SELECTED EXCERPT

►

The upgrades will come on a thumb drive that customers will plug into their car. About 45 minutes later, the touch-screen system that controls the radio, heater, GPS and telephone will have an all-new look, and should work faster.

In their rush to get MyFord Touch and MyLincoln Touch out to customers, it has seemed Ford was more wowed with how the system looked than how it operated. Critics have said the systems are too complicated to use, but Ford says their customer base loves the systems.

Still, the company needs to make changes. Influential outside critics are downgrading Ford's vehicles based on the clunky, complicated designs.

Consumer Reports has slammed Ford for the system based on their own reviews and on consumer complaints. The screen have been confusing to use, Consumer Reports says, requiring people to spend too much time staring at the screen figuring out what to do, rather than looking at the road.

The screens also have a tendency to freeze, making it impossible to control anything in the car, like defrosting windows or turning on the heat.

The thumb drives will be sent early next year to about 250,000 customers, who can perform the updates themselves. Future iterations of MyFord Touch will come with a center knob and two side buttons, making it even more intuitive. But those types of changes can't easily be made to the current system, which is primarily a smooth touch screen, but comes with knobs for volume and fan speed. Customers have told Ford they like knobs for radio volume and tuning, so those will be coming on future models.

Another problem the company won't be able to change on current models: The location of the emergency flashers on the Ford Explorer and Ford Edge. In current models, there is a touch-sensitive button for the emergency flashers is located right under the touch screen. Many people end up resting their hand under the screen to activate the radio or heater, and while doing that end up turning on the emergency flashers. In future models, the button will be changed to a button that must be physically pushed to start the flashers.

◄

PROMPT A
In the MyFord Touch article, about how long does the upgrade take after customers plug the thumb drive into their car?
PROMPT B
For each statement, say whether the MyFord Touch article agrees with it, and quote the words that decide it: (i) About 250,000 customers will be sent thumb drives. (ii) The update will fix the location of the emergency flashers on current Ford Explorer and Ford Edge models. (iii) Customers must take their cars to a dealer to get the update.
PROMPT C
Resume the MyFord Touch article from its last sentence.
The material that follows comes from a separate source.

EXTRACTED MATERIAL
►

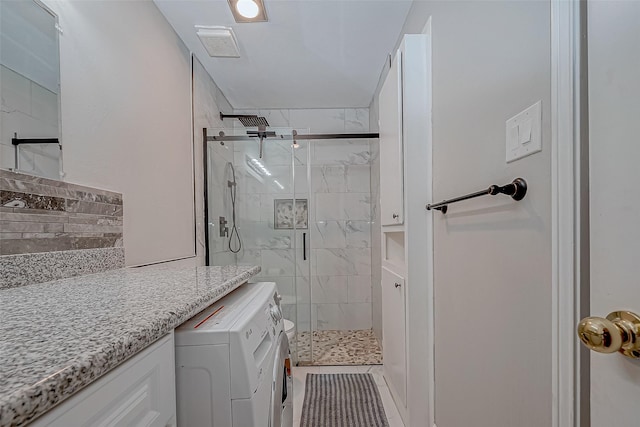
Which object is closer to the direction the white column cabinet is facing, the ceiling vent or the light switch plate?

◄
►

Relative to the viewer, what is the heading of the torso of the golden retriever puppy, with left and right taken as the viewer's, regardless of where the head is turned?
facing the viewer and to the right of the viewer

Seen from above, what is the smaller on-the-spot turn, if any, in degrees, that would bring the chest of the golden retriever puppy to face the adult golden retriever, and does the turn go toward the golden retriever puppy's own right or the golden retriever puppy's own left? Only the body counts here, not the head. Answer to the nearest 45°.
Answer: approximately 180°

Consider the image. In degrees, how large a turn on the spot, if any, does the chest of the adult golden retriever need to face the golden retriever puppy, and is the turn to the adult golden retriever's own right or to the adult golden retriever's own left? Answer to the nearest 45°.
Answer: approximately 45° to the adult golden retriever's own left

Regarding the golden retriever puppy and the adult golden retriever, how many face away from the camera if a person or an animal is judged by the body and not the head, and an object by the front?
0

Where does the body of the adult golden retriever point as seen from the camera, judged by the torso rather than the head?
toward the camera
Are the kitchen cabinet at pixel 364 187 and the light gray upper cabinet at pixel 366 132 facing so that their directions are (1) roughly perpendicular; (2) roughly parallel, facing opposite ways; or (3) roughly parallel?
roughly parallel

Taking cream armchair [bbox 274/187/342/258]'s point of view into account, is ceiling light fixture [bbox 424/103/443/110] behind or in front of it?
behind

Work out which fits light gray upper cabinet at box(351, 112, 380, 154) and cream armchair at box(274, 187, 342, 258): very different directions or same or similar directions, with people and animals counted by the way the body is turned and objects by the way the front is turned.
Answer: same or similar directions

◄

REPLY A
About 45 minutes.

REPLY B
(i) Yes: "The thumb drives will be sent early next year to about 250,000 customers"
(ii) No: "Another problem the company won't be able to change on current models: The location of the emergency flashers on the Ford Explorer and Ford Edge."
(iii) No: "who can perform the updates themselves"

REPLY C
Graydon Reitz, Ford's director of electronics engineering, said that despite complaints, the systems are among the top reasons consumers list for buying Ford cars.

But soon after they rolled out MyFord Touch, Ford recognized it needed to make some changes.

"The screens weren't as intuitive as they needed to be," he said.



Jennifer Brace, a user interface design engineer for Ford, said the changes should make the system easier to use. The design is cleaner, and buttons that drivers need to push more often are displayed more prominently.

The system seems to adopt a tenet of basic web design: Putting controls in the same place from page to page, so users don't have to go hunting around each time they change pages to figure out what to do.

And it is faster, which was clear when using the current MyFord Touch next to the new system. There is a lag in the current system, which makes users feel like system didn't feel the driver push the screen, so people often keep hitting the screen out of frustration. The upgrades will make the system move much faster – almost twice as fast -- eliminating the urge to keep hitting the screen.